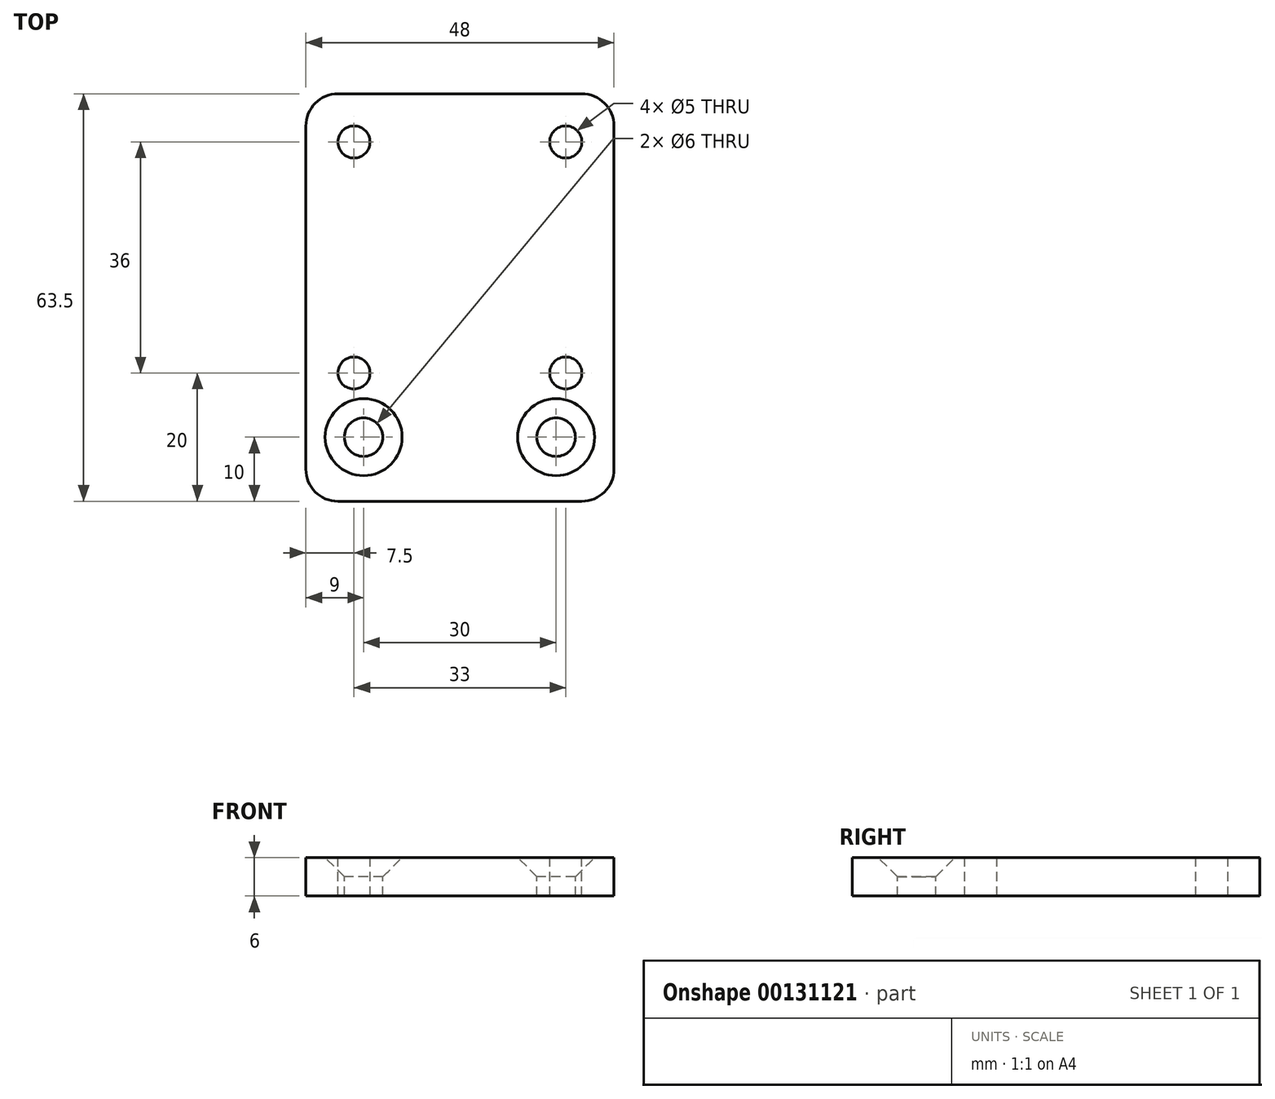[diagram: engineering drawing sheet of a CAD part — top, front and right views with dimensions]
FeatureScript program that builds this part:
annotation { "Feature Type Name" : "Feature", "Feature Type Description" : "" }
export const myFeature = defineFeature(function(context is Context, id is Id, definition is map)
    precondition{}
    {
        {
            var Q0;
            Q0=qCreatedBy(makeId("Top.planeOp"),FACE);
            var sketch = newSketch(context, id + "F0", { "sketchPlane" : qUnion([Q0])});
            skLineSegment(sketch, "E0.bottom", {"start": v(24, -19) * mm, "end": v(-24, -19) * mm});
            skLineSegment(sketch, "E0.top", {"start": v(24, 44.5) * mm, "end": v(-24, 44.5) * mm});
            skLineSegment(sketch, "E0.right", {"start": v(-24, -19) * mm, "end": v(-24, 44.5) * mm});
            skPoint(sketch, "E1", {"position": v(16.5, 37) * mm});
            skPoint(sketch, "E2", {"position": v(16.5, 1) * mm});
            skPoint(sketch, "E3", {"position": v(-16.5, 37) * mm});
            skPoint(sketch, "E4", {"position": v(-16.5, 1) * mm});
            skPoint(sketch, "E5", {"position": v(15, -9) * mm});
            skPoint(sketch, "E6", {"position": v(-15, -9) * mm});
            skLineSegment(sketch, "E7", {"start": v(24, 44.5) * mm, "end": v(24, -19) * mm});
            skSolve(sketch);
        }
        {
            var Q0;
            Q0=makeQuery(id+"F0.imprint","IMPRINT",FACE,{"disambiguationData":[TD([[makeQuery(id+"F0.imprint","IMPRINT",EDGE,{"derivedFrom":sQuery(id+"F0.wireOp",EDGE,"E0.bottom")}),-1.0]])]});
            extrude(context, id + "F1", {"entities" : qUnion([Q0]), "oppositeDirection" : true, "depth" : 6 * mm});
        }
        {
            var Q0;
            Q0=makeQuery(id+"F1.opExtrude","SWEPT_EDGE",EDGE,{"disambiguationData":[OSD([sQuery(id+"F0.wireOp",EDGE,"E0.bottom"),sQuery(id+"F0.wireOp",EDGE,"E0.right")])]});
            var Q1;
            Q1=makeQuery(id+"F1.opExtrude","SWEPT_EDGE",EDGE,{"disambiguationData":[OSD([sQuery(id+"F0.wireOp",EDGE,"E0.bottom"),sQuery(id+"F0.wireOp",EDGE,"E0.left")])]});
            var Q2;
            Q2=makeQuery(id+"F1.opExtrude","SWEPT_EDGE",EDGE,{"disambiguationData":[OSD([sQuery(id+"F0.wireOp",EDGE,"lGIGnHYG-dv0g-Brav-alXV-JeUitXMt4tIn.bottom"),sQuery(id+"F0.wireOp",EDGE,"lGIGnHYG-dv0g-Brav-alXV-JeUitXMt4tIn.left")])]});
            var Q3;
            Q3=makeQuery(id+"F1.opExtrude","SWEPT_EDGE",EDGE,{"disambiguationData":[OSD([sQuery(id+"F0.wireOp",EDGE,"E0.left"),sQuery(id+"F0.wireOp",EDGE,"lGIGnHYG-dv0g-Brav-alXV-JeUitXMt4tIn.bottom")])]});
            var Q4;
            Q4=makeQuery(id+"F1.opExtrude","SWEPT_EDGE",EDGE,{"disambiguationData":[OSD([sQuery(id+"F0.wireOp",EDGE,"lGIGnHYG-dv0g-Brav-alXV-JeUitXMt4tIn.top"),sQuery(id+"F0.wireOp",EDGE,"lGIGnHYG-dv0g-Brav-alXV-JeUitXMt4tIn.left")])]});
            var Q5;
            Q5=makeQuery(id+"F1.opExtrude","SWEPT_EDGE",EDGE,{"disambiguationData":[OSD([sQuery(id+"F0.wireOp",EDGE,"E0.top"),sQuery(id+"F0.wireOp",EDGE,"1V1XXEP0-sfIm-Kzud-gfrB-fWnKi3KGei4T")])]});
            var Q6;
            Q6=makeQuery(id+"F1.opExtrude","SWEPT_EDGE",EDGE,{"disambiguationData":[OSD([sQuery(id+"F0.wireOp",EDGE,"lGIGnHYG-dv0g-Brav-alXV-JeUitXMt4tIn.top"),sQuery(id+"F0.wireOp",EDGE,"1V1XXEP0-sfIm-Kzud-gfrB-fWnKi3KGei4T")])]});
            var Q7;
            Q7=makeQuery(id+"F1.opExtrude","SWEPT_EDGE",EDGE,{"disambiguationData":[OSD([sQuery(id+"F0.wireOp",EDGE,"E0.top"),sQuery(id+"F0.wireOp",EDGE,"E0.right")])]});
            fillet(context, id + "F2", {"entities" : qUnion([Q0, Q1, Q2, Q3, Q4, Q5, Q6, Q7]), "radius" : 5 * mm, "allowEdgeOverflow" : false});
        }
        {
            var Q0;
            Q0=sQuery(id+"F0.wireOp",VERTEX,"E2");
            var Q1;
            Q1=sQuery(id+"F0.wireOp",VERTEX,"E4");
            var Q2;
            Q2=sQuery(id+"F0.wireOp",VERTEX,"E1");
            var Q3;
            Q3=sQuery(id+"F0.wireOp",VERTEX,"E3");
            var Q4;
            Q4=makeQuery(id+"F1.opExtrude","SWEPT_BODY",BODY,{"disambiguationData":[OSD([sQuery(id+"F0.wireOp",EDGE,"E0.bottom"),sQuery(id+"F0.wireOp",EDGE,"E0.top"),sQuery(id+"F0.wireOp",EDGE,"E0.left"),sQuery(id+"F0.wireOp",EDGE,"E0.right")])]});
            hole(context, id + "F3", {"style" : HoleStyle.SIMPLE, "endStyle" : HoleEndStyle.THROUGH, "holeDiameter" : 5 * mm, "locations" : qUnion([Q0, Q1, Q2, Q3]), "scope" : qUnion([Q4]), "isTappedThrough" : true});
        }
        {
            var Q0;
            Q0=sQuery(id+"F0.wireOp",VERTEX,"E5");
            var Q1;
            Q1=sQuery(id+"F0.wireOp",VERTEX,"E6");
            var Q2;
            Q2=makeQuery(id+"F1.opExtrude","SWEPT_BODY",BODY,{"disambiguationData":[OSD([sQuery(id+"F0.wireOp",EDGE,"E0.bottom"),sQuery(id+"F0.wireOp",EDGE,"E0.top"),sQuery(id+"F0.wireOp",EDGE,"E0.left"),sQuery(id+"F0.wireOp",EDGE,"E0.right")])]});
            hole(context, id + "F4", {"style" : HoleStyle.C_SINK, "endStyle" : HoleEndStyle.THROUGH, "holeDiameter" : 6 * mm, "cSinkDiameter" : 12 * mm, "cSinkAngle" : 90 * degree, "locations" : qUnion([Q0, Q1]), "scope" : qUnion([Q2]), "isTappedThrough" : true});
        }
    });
* * *
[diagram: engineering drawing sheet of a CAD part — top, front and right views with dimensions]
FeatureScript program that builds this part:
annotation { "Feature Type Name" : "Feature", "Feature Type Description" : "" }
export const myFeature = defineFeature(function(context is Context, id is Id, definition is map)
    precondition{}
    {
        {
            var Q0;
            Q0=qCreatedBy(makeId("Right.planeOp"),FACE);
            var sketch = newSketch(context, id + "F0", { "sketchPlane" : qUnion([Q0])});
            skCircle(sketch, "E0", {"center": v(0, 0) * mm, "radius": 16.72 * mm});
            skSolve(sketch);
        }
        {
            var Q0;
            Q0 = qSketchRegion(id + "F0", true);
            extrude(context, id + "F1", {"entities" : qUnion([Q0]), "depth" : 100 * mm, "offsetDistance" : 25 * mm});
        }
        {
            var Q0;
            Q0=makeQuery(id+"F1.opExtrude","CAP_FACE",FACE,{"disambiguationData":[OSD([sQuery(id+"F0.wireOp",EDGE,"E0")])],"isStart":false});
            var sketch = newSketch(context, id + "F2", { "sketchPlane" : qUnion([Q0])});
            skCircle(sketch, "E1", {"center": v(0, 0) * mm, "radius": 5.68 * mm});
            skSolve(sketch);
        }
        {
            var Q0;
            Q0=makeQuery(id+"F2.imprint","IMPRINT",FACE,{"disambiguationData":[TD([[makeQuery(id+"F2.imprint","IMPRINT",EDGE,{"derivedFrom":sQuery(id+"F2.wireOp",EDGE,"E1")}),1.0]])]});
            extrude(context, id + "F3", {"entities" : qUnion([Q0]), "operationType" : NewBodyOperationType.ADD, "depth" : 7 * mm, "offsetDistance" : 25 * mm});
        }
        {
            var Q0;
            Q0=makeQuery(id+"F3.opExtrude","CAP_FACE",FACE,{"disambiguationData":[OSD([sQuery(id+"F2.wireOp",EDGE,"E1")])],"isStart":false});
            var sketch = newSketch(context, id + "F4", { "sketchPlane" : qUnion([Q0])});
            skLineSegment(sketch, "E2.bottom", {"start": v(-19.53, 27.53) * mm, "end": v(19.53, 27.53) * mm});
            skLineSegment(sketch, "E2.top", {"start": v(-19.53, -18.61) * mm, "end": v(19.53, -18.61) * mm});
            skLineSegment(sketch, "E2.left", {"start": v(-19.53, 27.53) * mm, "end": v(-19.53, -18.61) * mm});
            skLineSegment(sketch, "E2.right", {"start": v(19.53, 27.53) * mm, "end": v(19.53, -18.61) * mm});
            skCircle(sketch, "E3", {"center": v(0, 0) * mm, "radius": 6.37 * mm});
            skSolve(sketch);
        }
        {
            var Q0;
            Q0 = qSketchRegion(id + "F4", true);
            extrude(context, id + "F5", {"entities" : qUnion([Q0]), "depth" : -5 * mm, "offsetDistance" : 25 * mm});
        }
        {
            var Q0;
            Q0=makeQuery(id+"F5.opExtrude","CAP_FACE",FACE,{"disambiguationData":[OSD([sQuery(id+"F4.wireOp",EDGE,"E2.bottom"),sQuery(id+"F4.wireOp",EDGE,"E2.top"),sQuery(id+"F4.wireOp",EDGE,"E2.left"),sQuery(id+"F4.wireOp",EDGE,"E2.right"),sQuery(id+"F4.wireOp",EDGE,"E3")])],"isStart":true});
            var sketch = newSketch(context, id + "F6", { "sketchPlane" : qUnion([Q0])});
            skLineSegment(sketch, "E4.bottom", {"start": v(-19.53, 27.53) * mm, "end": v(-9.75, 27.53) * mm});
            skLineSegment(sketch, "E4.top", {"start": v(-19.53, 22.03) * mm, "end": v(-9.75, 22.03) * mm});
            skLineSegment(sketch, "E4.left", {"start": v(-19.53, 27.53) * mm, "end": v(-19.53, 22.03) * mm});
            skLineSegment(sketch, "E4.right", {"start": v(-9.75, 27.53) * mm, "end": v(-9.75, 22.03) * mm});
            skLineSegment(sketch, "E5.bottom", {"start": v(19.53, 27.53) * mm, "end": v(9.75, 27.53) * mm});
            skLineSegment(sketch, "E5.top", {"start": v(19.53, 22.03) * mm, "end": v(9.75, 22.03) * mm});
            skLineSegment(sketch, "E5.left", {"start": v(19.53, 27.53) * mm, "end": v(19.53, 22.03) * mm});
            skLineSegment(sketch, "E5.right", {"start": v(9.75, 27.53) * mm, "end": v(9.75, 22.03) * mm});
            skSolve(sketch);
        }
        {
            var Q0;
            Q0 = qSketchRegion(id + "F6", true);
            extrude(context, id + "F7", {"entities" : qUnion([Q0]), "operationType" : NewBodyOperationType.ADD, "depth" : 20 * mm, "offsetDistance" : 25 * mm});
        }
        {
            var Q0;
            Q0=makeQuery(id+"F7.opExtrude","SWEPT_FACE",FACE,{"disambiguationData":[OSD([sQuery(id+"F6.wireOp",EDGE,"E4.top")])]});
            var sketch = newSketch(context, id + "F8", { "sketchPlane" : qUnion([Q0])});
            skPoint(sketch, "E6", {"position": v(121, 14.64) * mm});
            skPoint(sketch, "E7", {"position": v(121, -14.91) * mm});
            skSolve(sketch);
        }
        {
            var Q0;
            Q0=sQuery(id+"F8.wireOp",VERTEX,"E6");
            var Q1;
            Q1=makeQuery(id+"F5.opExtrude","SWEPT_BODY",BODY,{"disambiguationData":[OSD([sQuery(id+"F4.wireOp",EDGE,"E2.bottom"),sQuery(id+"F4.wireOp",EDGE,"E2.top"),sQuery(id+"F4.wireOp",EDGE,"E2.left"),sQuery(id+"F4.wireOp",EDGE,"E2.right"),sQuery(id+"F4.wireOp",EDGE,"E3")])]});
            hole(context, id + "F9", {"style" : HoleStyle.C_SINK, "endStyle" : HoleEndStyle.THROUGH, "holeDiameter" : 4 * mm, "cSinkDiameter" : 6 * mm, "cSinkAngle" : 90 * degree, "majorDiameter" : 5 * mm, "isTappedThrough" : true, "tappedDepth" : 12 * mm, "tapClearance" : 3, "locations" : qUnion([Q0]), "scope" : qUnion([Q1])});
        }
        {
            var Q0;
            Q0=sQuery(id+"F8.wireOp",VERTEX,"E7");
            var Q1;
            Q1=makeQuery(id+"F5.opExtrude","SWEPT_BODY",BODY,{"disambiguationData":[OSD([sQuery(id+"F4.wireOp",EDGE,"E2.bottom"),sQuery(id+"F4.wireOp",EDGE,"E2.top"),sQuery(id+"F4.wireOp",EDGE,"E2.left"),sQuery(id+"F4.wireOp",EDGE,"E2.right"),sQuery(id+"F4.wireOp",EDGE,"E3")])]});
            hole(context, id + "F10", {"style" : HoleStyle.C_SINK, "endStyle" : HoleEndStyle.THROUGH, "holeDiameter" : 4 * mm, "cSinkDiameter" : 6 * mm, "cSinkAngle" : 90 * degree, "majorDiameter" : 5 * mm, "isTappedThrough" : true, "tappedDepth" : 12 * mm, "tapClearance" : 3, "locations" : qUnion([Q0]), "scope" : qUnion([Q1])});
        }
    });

* **Directions for this task**
Locate every line in the rows above that contains the string "imprint" and copy each such line in full.

* **Written solution**
            Q0=makeQuery(id+"F0.imprint","IMPRINT",FACE,{"disambiguationData":[TD([[makeQuery(id+"F0.imprint","IMPRINT",EDGE,{"derivedFrom":sQuery(id+"F0.wireOp",EDGE,"E0.bottom")}),-1.0]])]});
            Q0=makeQuery(id+"F2.imprint","IMPRINT",FACE,{"disambiguationData":[TD([[makeQuery(id+"F2.imprint","IMPRINT",EDGE,{"derivedFrom":sQuery(id+"F2.wireOp",EDGE,"E1")}),1.0]])]});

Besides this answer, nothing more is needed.